EXERCISE
Report every line below that has the string "back" in it.

**** RECORDS TO PROCESS ****

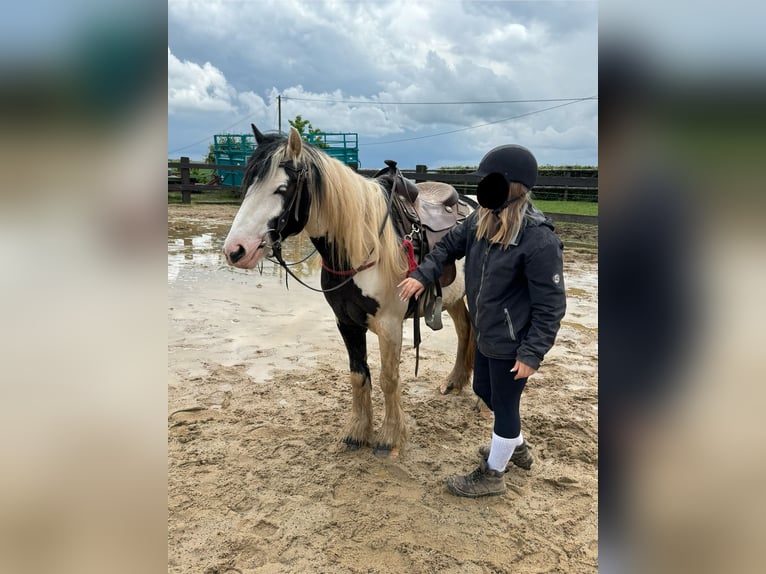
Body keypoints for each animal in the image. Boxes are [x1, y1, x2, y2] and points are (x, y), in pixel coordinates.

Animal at [222, 126, 474, 460]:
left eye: (281, 188)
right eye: (247, 186)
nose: (235, 250)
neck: (364, 247)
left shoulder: (390, 326)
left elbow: (388, 379)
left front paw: (389, 438)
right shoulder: (347, 323)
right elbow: (359, 376)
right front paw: (357, 433)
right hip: (455, 297)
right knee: (464, 330)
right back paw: (455, 382)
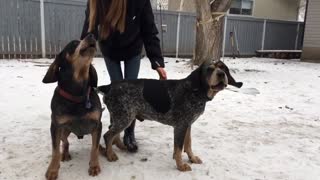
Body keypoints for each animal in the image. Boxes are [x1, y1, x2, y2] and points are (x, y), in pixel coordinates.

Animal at [42, 33, 102, 179]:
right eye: (74, 43)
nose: (92, 35)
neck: (77, 95)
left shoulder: (97, 125)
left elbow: (94, 148)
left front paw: (94, 166)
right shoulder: (55, 127)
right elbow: (55, 150)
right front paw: (52, 170)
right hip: (64, 131)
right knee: (66, 142)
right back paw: (65, 154)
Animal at [97, 60, 242, 172]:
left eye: (223, 68)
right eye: (209, 69)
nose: (221, 74)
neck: (195, 91)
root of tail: (108, 86)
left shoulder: (187, 124)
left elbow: (188, 144)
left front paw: (192, 158)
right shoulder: (180, 126)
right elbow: (178, 148)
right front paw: (181, 166)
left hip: (124, 117)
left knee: (113, 134)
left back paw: (120, 147)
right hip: (124, 117)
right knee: (108, 135)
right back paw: (110, 155)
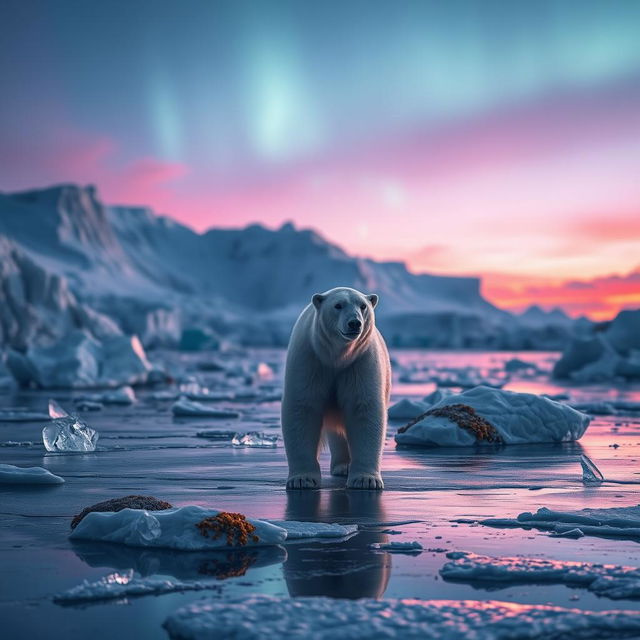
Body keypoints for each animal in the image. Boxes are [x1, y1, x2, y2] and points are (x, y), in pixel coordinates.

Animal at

****

RESPONSE TO THE EXERCISE
right back paw: (455, 382)
right back paw: (65, 154)
left back paw: (120, 147)
right back paw: (110, 155)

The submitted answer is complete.